ENTRIES SHOWN:
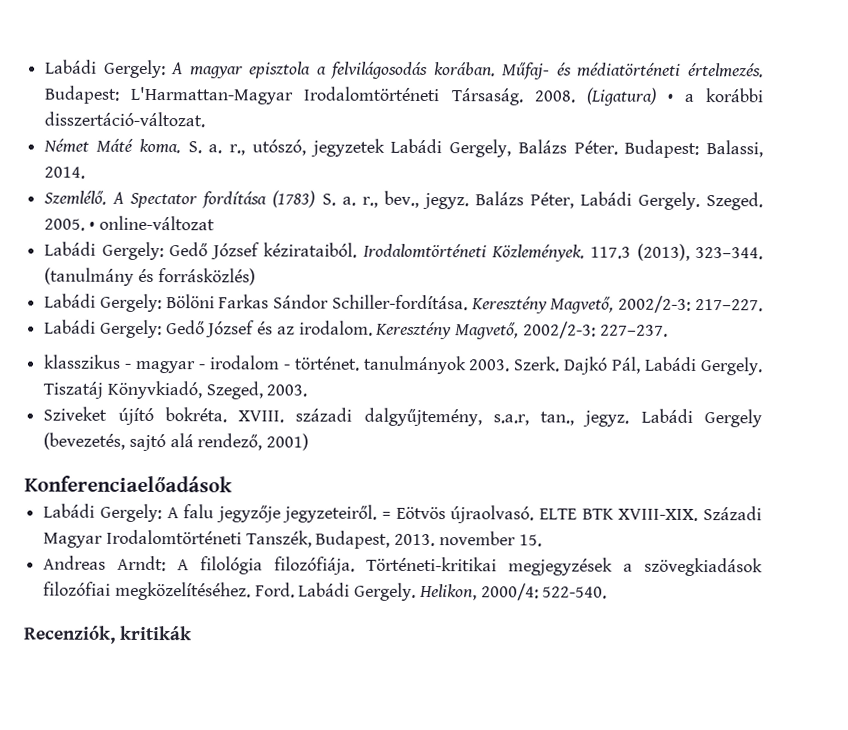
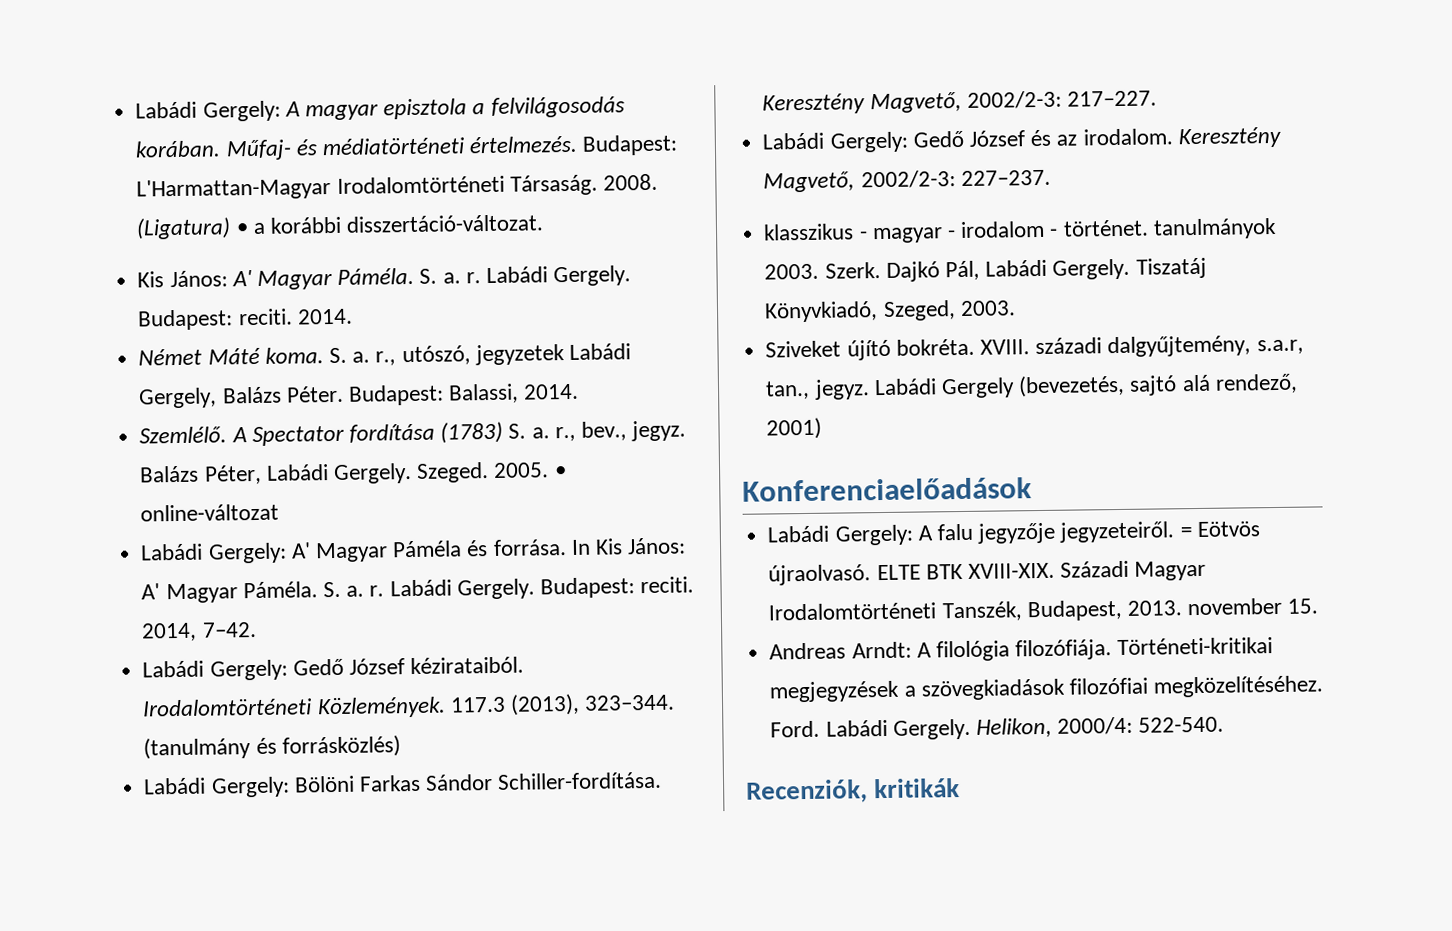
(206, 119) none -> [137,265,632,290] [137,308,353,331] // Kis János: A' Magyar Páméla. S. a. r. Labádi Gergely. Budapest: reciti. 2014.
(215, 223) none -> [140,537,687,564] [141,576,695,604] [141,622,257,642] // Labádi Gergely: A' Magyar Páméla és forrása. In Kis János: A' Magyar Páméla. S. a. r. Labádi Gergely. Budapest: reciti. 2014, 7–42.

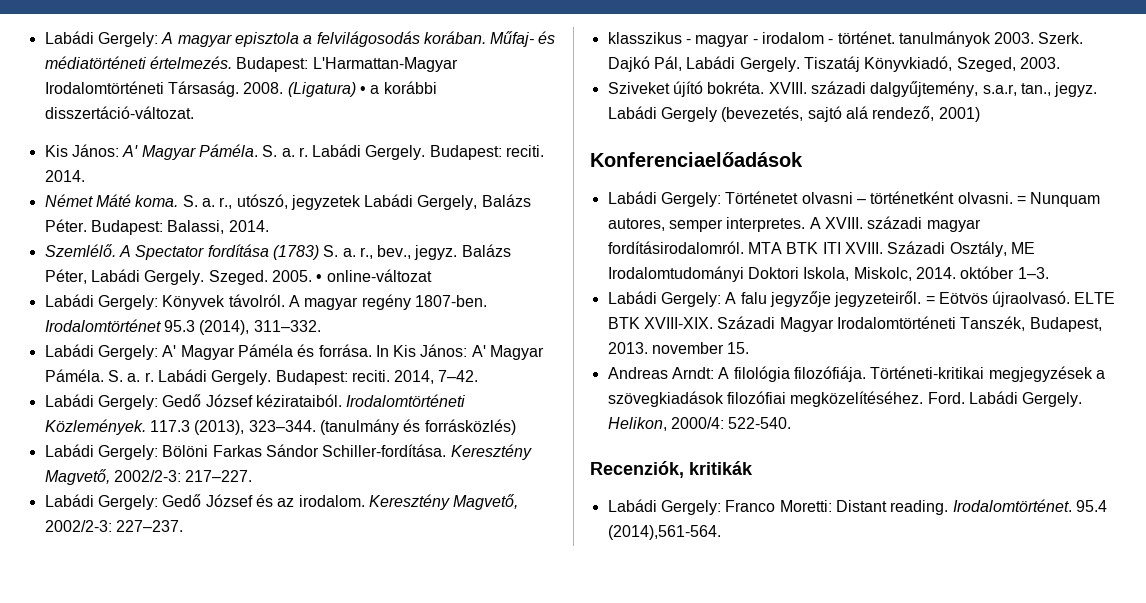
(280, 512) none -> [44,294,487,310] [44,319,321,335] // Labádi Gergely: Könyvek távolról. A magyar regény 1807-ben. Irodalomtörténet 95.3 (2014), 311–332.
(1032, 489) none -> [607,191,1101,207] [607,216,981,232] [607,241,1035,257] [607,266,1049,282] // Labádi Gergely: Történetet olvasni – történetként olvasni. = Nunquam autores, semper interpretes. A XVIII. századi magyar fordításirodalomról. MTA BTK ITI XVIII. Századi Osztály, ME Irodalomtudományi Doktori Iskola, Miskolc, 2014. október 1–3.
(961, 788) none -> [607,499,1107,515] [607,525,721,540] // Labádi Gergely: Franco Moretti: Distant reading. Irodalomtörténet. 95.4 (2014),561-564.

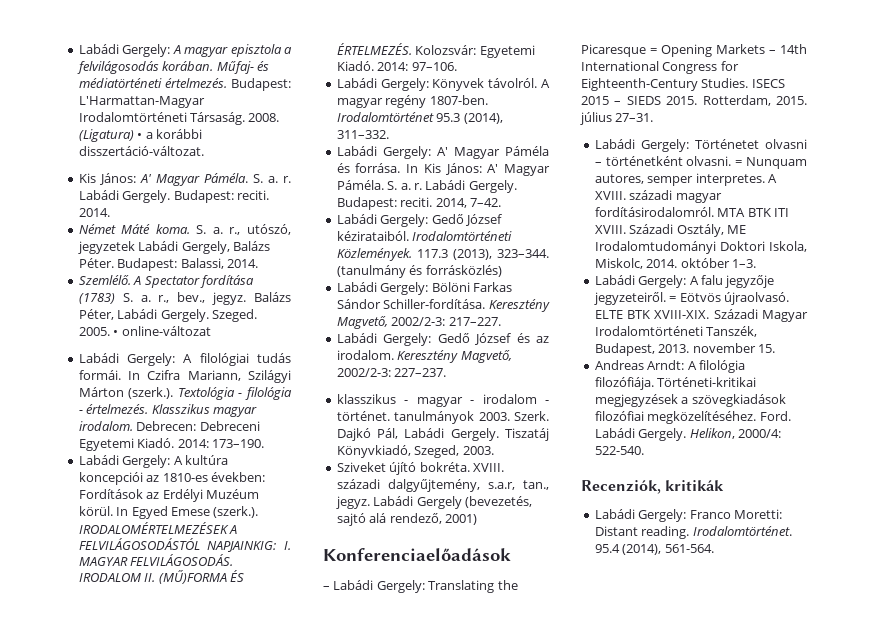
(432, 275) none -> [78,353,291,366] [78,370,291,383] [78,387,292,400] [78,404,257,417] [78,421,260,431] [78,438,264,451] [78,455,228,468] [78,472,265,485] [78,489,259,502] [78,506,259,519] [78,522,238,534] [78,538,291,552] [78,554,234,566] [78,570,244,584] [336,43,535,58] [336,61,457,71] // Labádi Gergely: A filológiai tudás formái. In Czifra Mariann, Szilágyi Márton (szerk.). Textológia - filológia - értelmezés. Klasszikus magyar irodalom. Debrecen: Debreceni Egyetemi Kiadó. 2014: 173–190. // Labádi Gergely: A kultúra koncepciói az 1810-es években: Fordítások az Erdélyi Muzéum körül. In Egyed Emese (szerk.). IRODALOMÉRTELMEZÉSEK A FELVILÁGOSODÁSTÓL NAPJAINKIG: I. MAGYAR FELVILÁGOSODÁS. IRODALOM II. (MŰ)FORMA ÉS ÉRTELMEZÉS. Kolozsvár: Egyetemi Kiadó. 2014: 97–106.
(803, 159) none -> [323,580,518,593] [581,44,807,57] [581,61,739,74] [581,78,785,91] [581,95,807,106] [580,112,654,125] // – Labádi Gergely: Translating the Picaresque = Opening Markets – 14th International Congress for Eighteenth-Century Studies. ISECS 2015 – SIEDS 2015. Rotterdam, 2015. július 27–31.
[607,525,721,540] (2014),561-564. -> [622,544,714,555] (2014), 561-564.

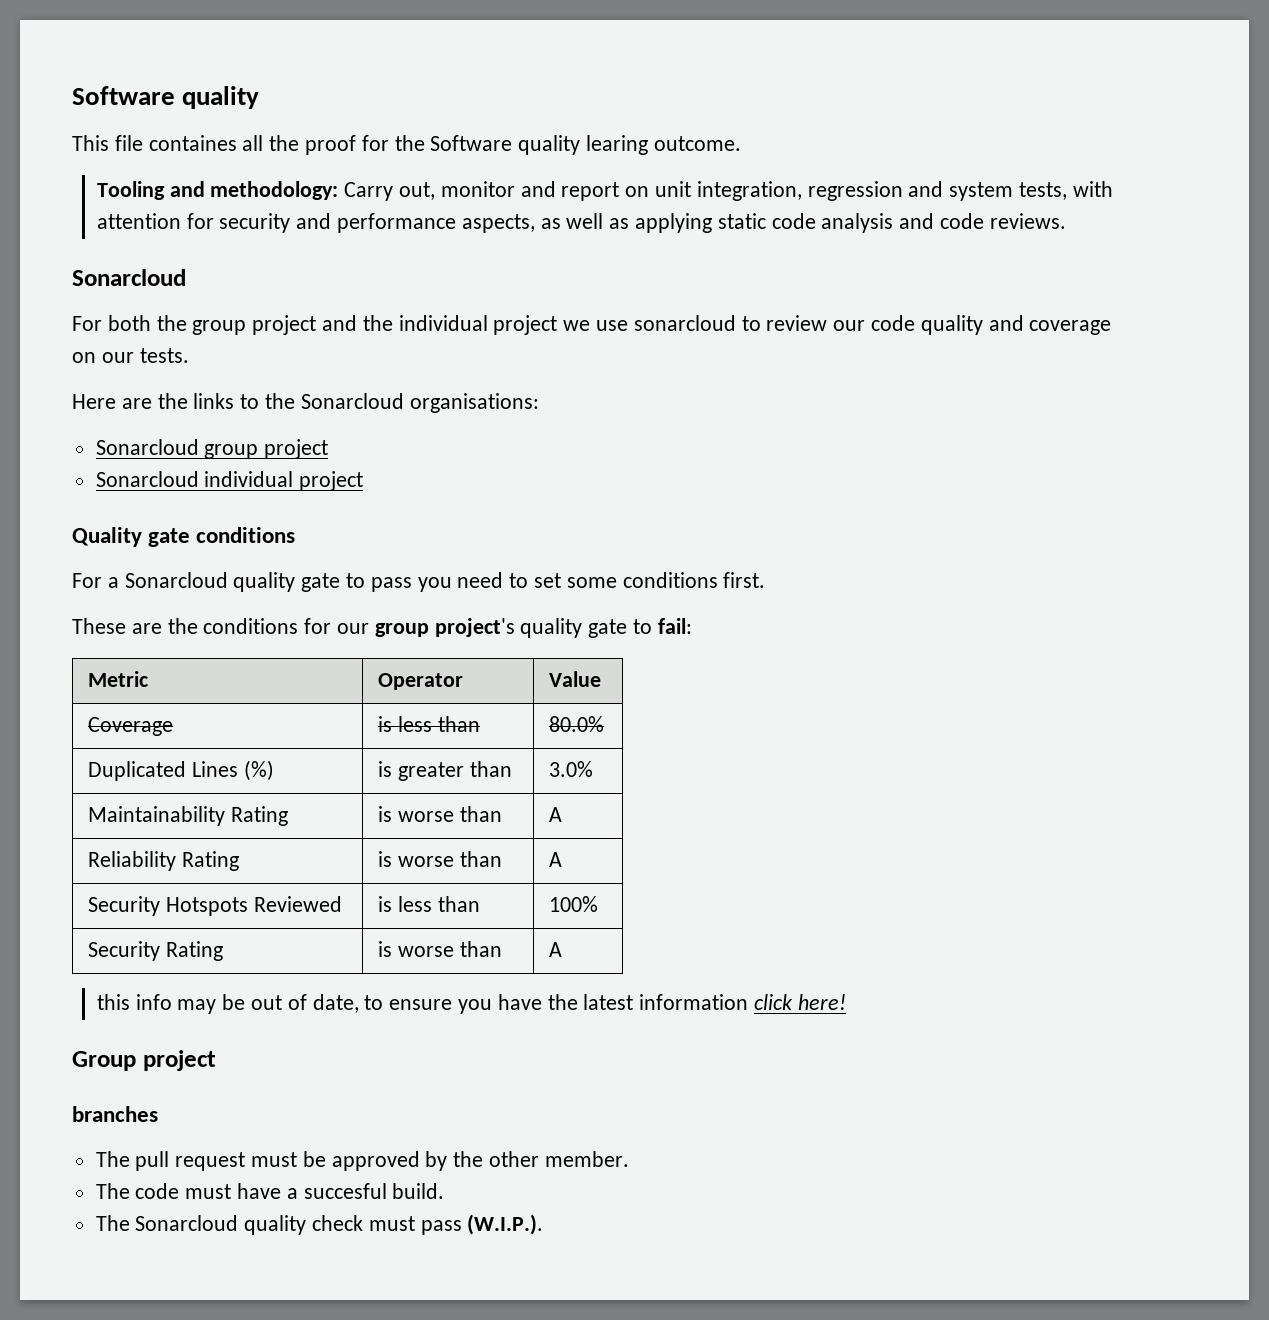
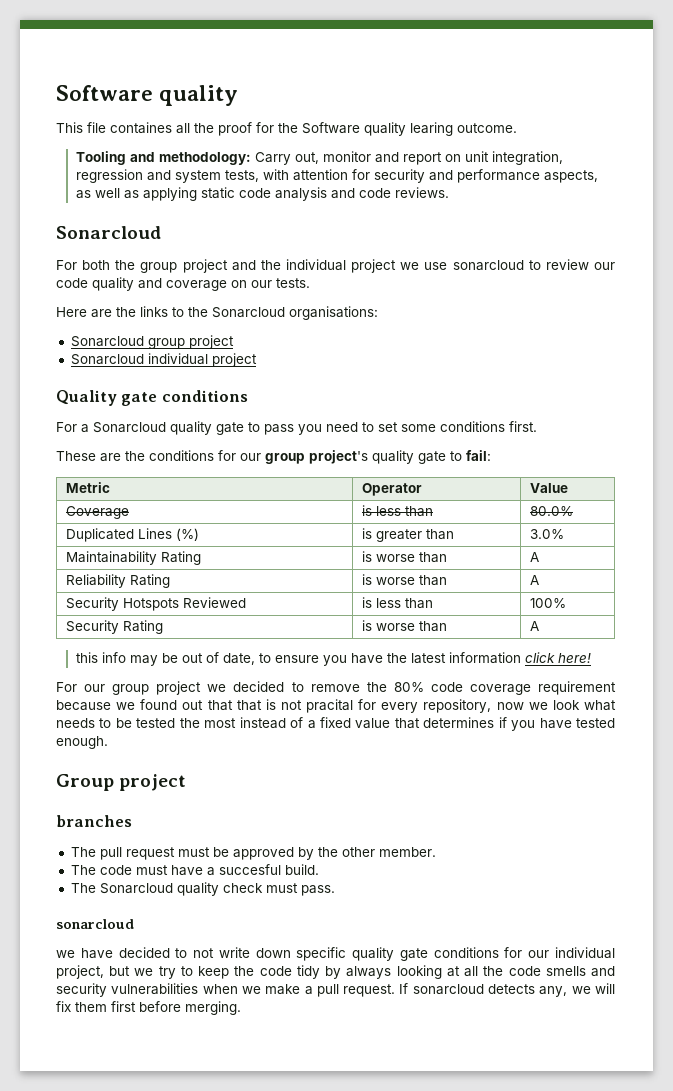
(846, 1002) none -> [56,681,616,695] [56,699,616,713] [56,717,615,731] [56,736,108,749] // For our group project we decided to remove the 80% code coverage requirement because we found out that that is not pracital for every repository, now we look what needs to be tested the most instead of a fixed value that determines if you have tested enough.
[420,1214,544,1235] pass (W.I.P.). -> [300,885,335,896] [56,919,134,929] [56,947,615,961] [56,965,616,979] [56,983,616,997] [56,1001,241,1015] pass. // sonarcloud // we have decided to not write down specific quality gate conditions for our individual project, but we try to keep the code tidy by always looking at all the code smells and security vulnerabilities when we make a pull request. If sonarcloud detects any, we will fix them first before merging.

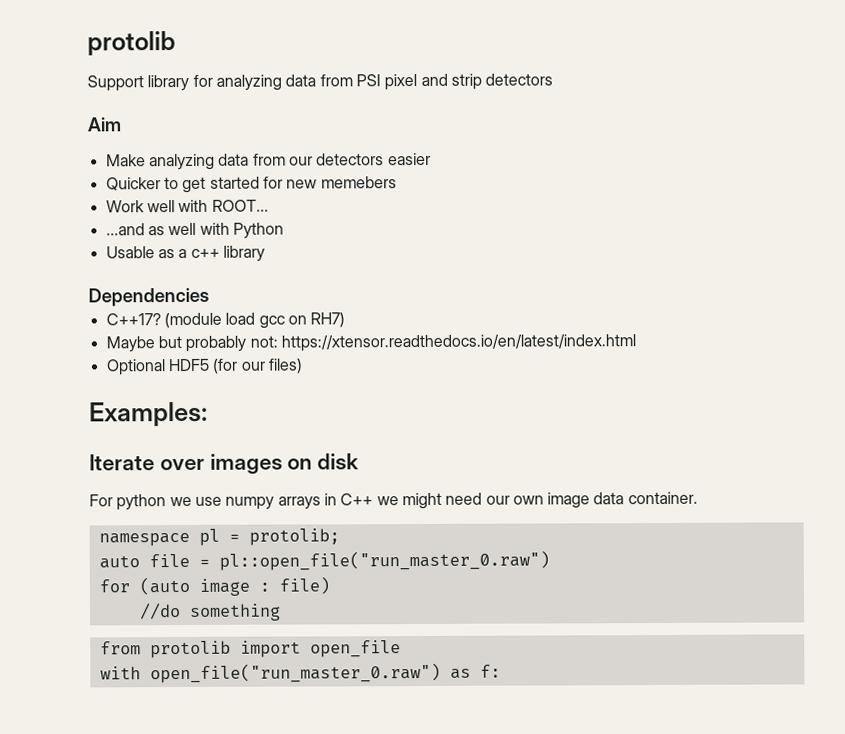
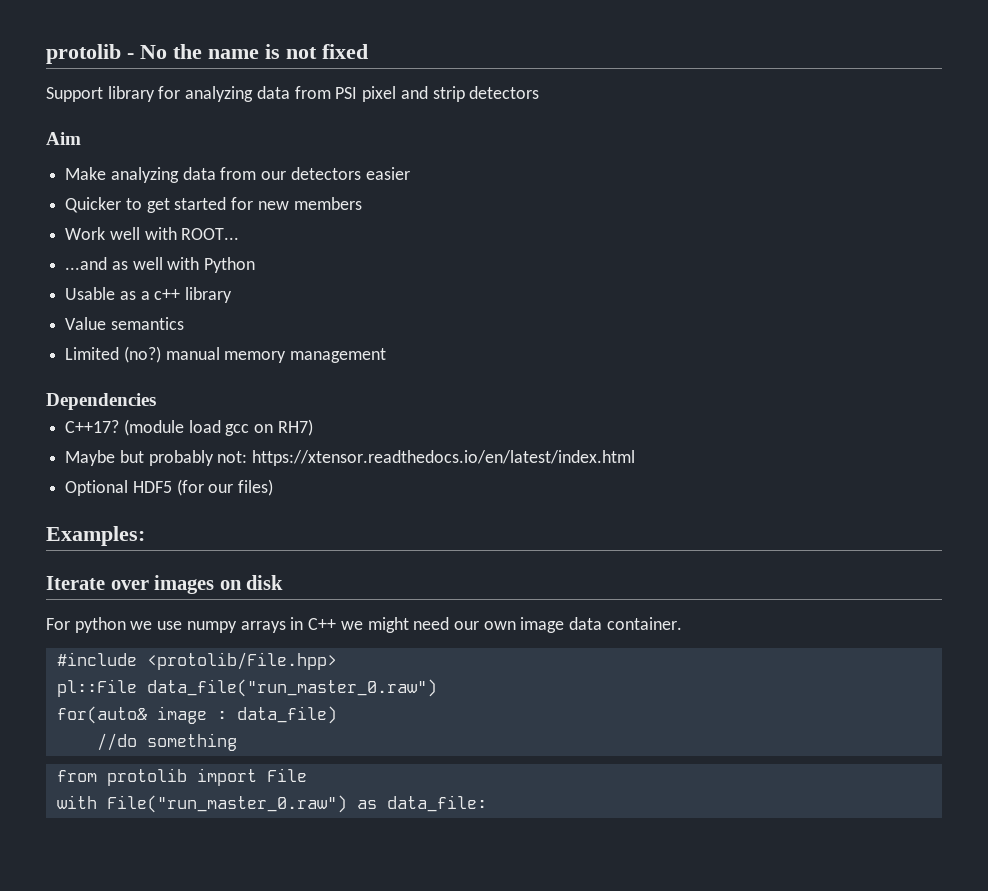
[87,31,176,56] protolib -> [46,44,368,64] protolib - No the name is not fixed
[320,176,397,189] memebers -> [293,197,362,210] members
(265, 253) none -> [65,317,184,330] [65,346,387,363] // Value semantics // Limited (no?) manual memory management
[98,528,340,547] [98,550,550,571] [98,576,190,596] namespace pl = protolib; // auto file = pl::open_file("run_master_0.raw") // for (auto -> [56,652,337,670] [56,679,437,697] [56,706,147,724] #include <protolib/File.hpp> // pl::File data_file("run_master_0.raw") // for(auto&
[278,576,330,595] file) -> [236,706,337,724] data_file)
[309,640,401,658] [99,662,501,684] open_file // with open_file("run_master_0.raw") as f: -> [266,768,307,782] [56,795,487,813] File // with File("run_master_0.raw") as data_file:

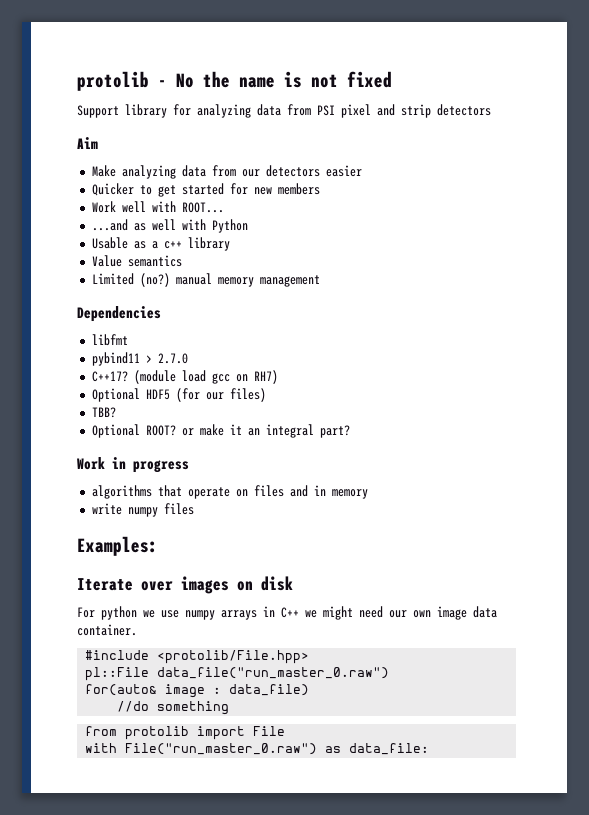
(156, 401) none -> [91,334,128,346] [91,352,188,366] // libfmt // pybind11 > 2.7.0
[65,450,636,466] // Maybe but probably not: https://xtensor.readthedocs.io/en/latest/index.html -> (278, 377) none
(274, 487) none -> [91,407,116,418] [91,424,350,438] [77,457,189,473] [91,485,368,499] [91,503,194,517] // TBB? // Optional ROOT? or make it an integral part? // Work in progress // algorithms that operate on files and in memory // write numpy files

WHAT THE TASK ASKS: Using the data above, transcribe exactly the lines between those containing "[607,525,721,540] (2014),561-564. ->" and "[278,576,330,595] file) ->", inclusive, and leave every picture behind.

EXERCISE ANSWER:
[607,525,721,540] (2014),561-564. -> [622,544,714,555] (2014), 561-564.

(846, 1002) none -> [56,681,616,695] [56,699,616,713] [56,717,615,731] [56,736,108,749] // For our group project we decided to remove the 80% code coverage requirement because we found out that that is not pracital for every repository, now we look what needs to be tested the most instead of a fixed value that determines if you have tested enough.
[420,1214,544,1235] pass (W.I.P.). -> [300,885,335,896] [56,919,134,929] [56,947,615,961] [56,965,616,979] [56,983,616,997] [56,1001,241,1015] pass. // sonarcloud // we have decided to not write down specific quality gate conditions for our individual project, but we try to keep the code tidy by always looking at all the code smells and security vulnerabilities when we make a pull request. If sonarcloud detects any, we will fix them first before merging.

[87,31,176,56] protolib -> [46,44,368,64] protolib - No the name is not fixed
[320,176,397,189] memebers -> [293,197,362,210] members
(265, 253) none -> [65,317,184,330] [65,346,387,363] // Value semantics // Limited (no?) manual memory management
[98,528,340,547] [98,550,550,571] [98,576,190,596] namespace pl = protolib; // auto file = pl::open_file("run_master_0.raw") // for (auto -> [56,652,337,670] [56,679,437,697] [56,706,147,724] #include <protolib/File.hpp> // pl::File data_file("run_master_0.raw") // for(auto&
[278,576,330,595] file) -> [236,706,337,724] data_file)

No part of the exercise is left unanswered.